Task description:
Collect every line of the material below that contains the string "region".

Record list:

——————

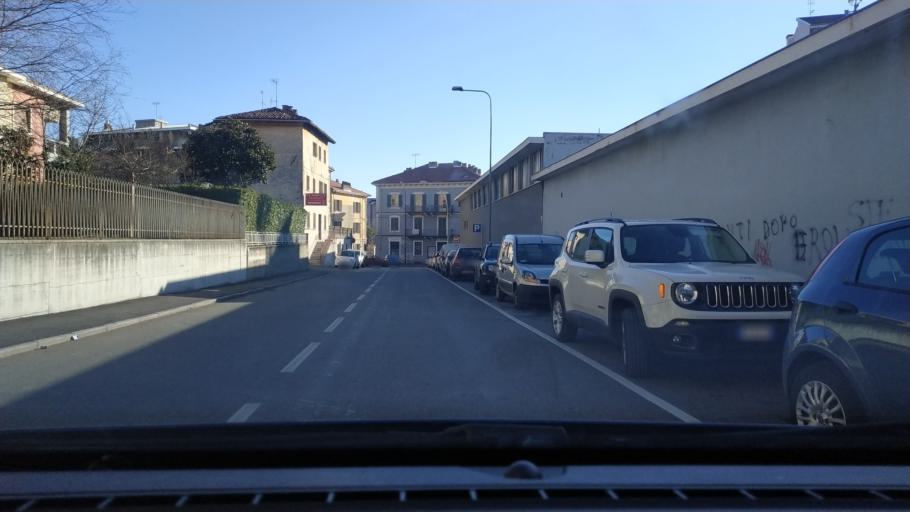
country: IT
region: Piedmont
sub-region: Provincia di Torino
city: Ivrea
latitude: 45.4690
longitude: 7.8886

——————

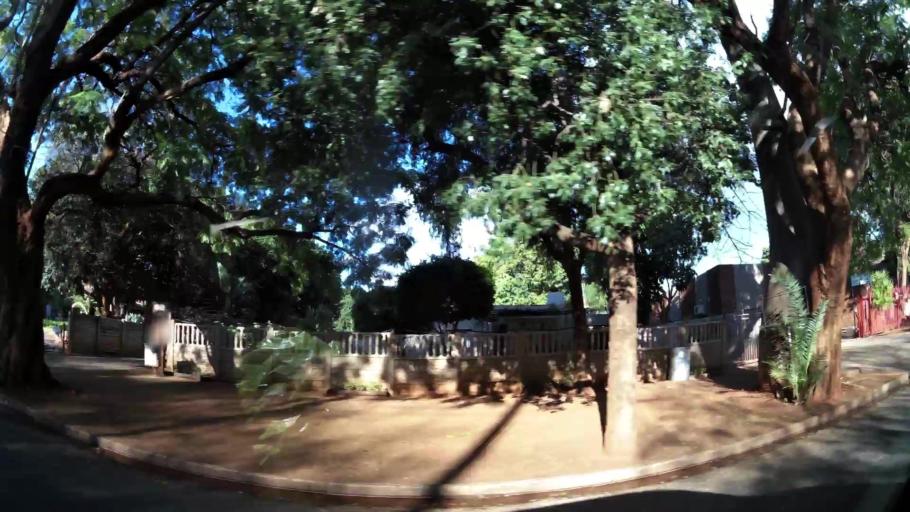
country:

——————

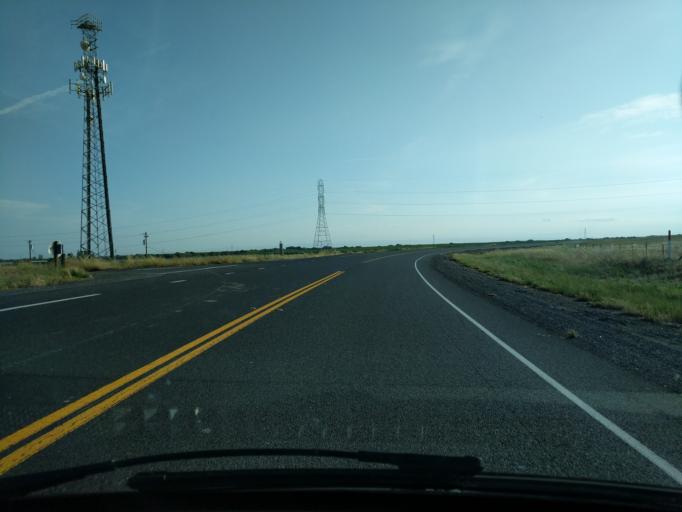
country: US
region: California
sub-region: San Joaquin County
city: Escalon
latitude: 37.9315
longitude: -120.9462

——————

Task answer:
region: Piedmont
sub-region: Provincia di Torino
region: California
sub-region: San Joaquin County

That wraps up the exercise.